GTUC’s lawyer, Tamila Gabaidze, told OC Media that the factory’s operators, who make up most of its staff, were previously officially on salaries of ₾1,058 ($411) a month, but usually actually received ₾800–₾900 ($310-$350) because of frequent disruptions to work due to malfunctioning equipment. 

Gabaidze added that Sairme had refused to compensate workers for working days missed as a result of technical disruptions, which the lawyer said violated Georgian labour legislation.

‘A company has the right, for instance, to suspend the operation of the factory for two days, but for you, as a worker, it constitutes “enforced idleness” because you are still supposed to earn for that time’, said Gabaidze. ‘The employee has to compensate workers for that time because it’s their duty to provide workers with technical equipment.’

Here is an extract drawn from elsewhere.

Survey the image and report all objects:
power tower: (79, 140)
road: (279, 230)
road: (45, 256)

However, GTUC announced that they had successfully secured both raises in salaries and a commitment to tie salaries to inflation, both changes fiercely resisted by the company earlier this year. 

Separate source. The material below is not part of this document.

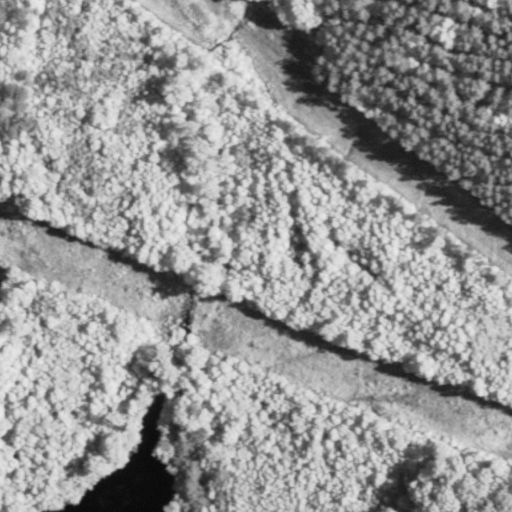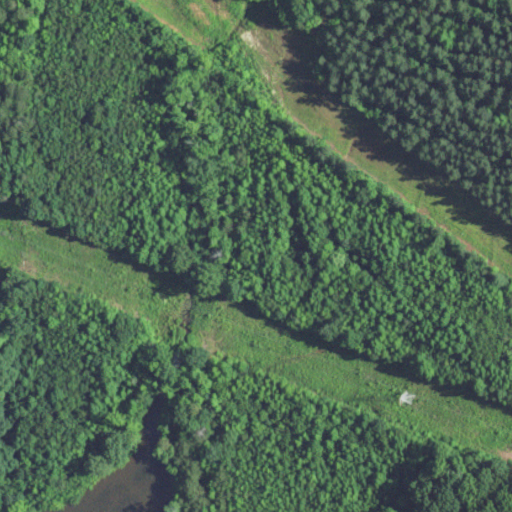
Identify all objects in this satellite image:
power tower: (410, 397)
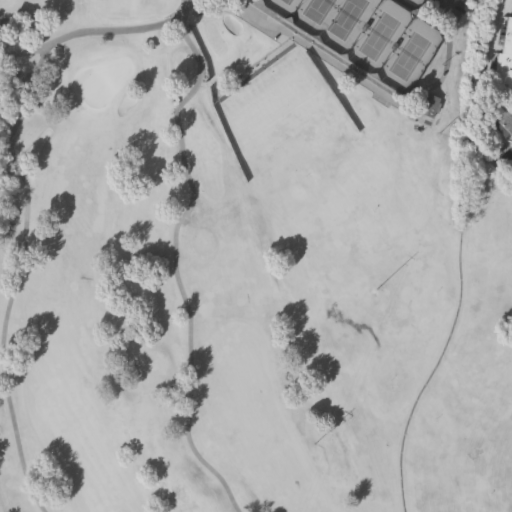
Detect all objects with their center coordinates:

Throughout the strike, Sairme did not respond to OC Media’s repeated requests to comment. However, the company publicly confirmed last night that the dispute had been resolved and that striking employees would resume work on 22 March. 

According to Labor’s announcement, the collective agreement signed by the union and the company yesterday night also ensured that each striking worker would be compensated ₾800 ($311) for the five-week strike, something not provided by Georgian labour laws.

According to the Georgian public registry, Sairme Mineral Waters is owned by Iakov Gvichia and managed by Ianina Mashkova, both of whom have Russian citizenship. 

Battling blizzards, police, and dwindling public attention

Around 30 workers went on strike on 13 February to demand a 30% salary increase, the annual indexation of salaries to inflation, and for ‘dire’ safety and sanitation problems in the factory to be addressed.

The striking workers claimed safety problems included a lift falling down its shaft and workers receiving electric shocks.

According to GTUC’s Tamila Gabaidze, the union helped workers to go on strike after a month of negotiations between the workers and their employers, which was followed by an unsuccessful 21-day mediation process by the Ministry of Labour, Health, and Social Affairs shortly before the strike began.

The launch of the strike coincided with a snowstorm, which complicated the striking employees’ round-the-clock blockade of the factory, but also curtailed the company’s operations due to transport issues. 

Striking employees outside the Sairme factory in March. Image via Giorgi Diasamidze/Facebook

On the first day of the strike, Georgian news outlet Fortuna quoted the deputy director of the company, Levan Kasradze, announcing that only 27 out of their 62 employees were on strike and that production would not stop. Sairme later reportedly announced job openings but failed to remain fully operational.

Meanwhile, Labor led a campaign of shaming those they referred to as strike-breakers, who may have included local residents hired without contracts for short-term work.

Throughout the 36 days of the strike, the company repeatedly used police force to unblock the entrance to the factory for vehicles. 

GTUC told OC Media that police detained two striking workers, who later received warnings from the local court after spending a night in a detention facility. However, the union noted that Sairme had committed to retract all their appeals to the police against their employees. 

The strike garnered scant public support and media attention during its course, but was supported by the leftist Georgian groups Fair Labor Platform and Khma (‘voice’). On 20 February, Khma’s members occupied the head office of Sairme in Tbilisi to raise awareness about the issue.

Sairme workers stopped short of going on strike in January 2021 after unionising, but reached out to Labor in December 2022, claiming the company had failed to address their grievances. 

Shako Kobalia, one of the striking Sairme employees, noted on 18 March that he had worked for the company for four years without a contract or access to basic labour rights, like holidays or the right to parental leave.